> [Given entries]:
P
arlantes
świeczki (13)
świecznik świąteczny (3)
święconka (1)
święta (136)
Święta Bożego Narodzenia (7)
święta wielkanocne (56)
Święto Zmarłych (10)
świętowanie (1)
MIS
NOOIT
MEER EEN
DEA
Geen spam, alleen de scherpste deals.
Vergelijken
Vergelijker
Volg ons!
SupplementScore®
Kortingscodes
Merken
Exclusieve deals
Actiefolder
---
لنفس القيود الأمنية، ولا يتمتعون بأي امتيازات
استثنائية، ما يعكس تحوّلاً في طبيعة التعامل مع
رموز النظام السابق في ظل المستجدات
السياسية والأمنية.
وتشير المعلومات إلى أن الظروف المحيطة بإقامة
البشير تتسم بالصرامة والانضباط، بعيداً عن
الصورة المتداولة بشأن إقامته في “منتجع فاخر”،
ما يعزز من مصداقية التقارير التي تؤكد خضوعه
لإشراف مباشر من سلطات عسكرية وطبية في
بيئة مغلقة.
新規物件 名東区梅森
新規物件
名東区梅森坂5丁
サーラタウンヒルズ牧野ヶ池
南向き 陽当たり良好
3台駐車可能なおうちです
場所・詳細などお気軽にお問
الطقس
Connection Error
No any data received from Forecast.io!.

> [Exercise aim]:
Write out only the lines that run from the line containing "البشير تتسم بالصرامة والانضباط، بعيداً عن" through the line containing "No any data received from Forecast.io!.", both included, exactly as they appear above.

> [Your response]:
البشير تتسم بالصرامة والانضباط، بعيداً عن
الصورة المتداولة بشأن إقامته في “منتجع فاخر”،
ما يعزز من مصداقية التقارير التي تؤكد خضوعه
لإشراف مباشر من سلطات عسكرية وطبية في
بيئة مغلقة.
新規物件 名東区梅森
新規物件
名東区梅森坂5丁
サーラタウンヒルズ牧野ヶ池
南向き 陽当たり良好
3台駐車可能なおうちです
場所・詳細などお気軽にお問
الطقس
Connection Error
No any data received from Forecast.io!.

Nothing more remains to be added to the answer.